*What this task involves*: Of the records that follow, copy only the lines from the line containing "Add the missing" to the line containing "left_click(380, 35)", both included, exactly as written.

Dataset entries START

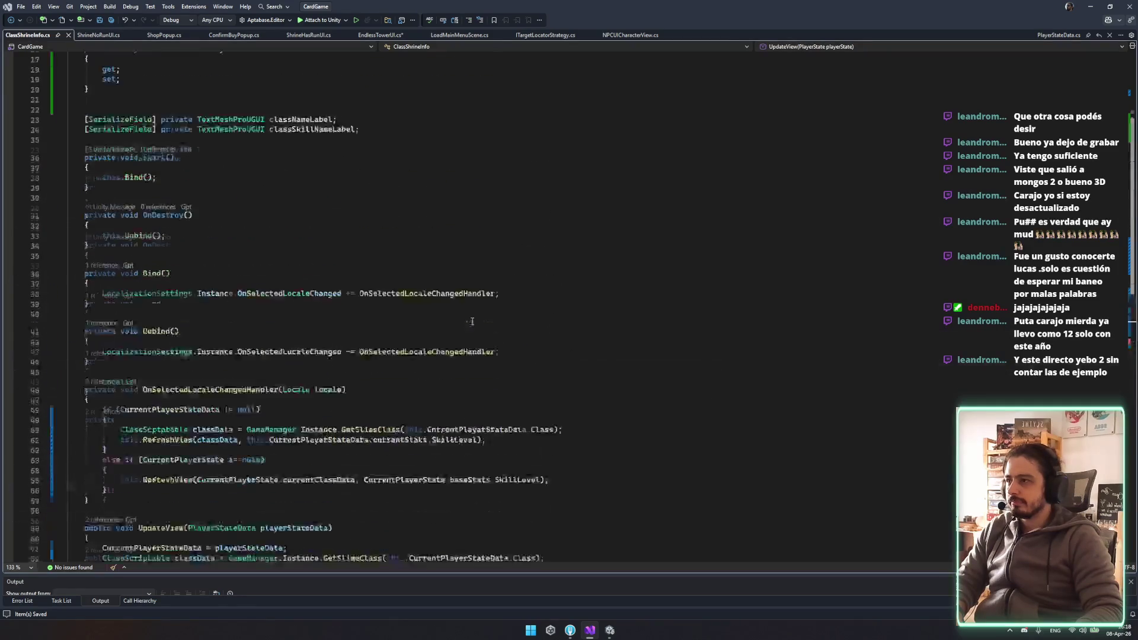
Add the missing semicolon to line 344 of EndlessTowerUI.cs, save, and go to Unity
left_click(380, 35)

Dataset entries END
Dataset entries START

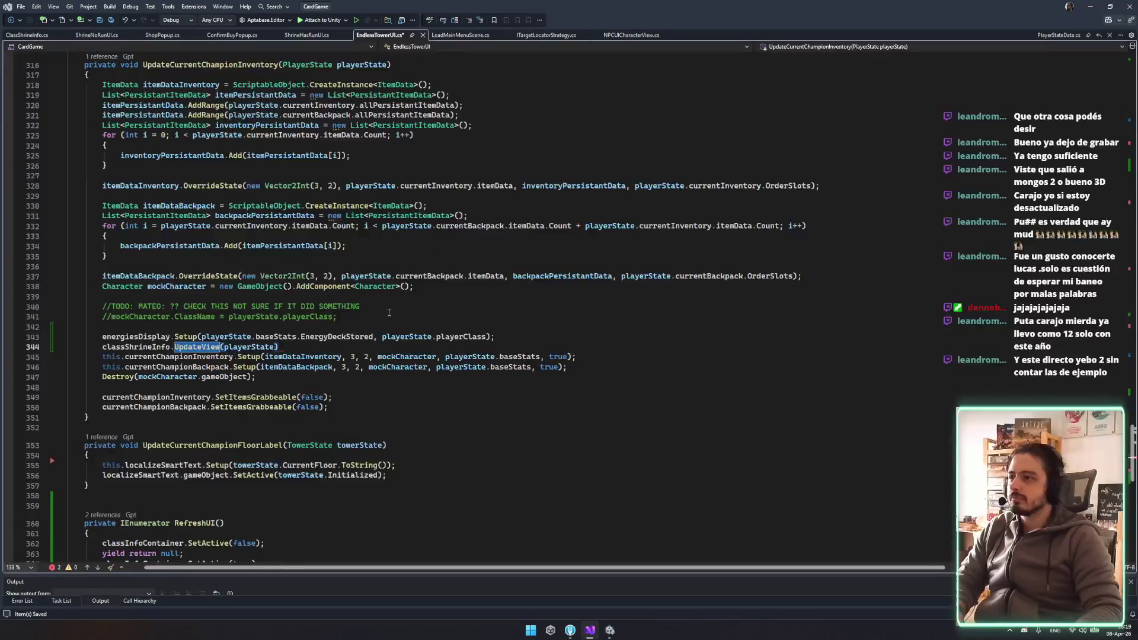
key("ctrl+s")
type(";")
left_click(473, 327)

Dataset entries END

*Finished exercise*:
Add the missing semicolon to line 344 of EndlessTowerUI.cs, save, and go to Unity
left_click(380, 35)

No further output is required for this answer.